Page last updated at 16:56 GMT, Friday, 6 November 2009

'Shock' for Lloyds shareholders

By Ben Shore
Reporter, BBC Working Lunch

Lloyds
The bank announced that it will also sell hundreds of branches

For many Lloyds Banking Group shareholders the last week has been something of a shock.

On Tuesday, the banking group announced a huge £13.5bn rights issue. This is when the company issues new shares and sells them to existing shareholders at a discount. In exchange it gets the cash it needs to shore up its balance sheet.

Lloyds, which is 43.5% owned by the government, announced it was staying out of a government-run insurance scheme, instead raising money partly through the rights issue.

But £13.5bn will not be enough to satisfy the Financial Services Authority, which wants UK banks to have more reserves, or in financial jargon "core tier 1 capital".

So in addition to its rights issue, Lloyds is undertaking something called an "exchange offer". This means it will offer bonds to existing investors who own what are called "preference shares".

Preference shares are not the same as ordinary shares because the company is obliged to pay a fixed percentage of their value to the owner. They are traditionally seen as a very safe investment.

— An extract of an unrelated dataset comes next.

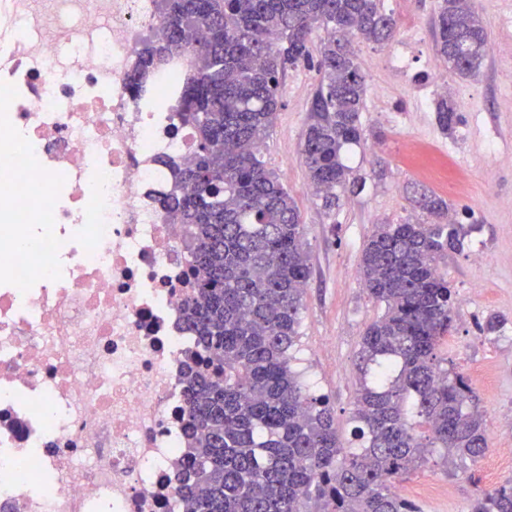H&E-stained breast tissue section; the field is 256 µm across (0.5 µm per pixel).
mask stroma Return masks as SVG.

By grabbing back £7.5bn worth of its own preference shares, Lloyds' balance sheet will look much more secure.

But there are a some twists in the detail that have angered small investors.

'Commitment'

First of all, their hand is being forced because Lloyds is very likely to stop making regular payments to holders of its preference shares.

We have developed a tailor-made offer which will enable [some investors] to participate on terms and a timetable more suited to their circumstances
Lloyds Banking Group

This is because the European Commission does not want a taxpayer supported company paying money to its creditors.

Secondly, anyone whose holdings are worth less than £1,000 will not be eligible to exchange their preference shares.

This has the effect of excluding some 120,000 investors from the exchange offer, although Lloyds has insisted that a cash offer will eventually be made to these people.

"As a demonstration of our commitment to them, we have developed a tailor-made offer which will enable them to participate on terms and a timetable more suited to their circumstances," a Lloyds spokeswoman said.

But it is not yet clear when this will happen and how much each investor will get in exchange for their shares.

Exchanges

Furthermore, the Lloyds exchange offer has annoyed many investors with larger holdings because of the way the exchange offer will be managed.

The exchange offer is being placed on two trading exchanges, called Euroclear and Clearstream. But many individual investors will have their investments managed by brokers who use a platform called Crest.

In other words, unless they change their stockbroker they will not be able to take up the offer.

Richard Gray, from Carluke in Lanarkshire, whose wife holds Lloyds preference shares in an ISA, told the BBC: "The shares were purchased on one platform, it seems only reasonable that any shares that are to be converted should be tradeable on the same platform.

"To move the shareholdings [to a different broker] you would have to move the whole ISA."

But Lloyds said that if investors really wanted to take up the exchange offer it was straight forward to do so.

"Most mainstream brokers have accounts at Euroclear, Clearstream and Crest. Where this is not the case, we believe there is time for individuals to switch stockbrokers to allow them to participate," the Lloyds spokeswoman said.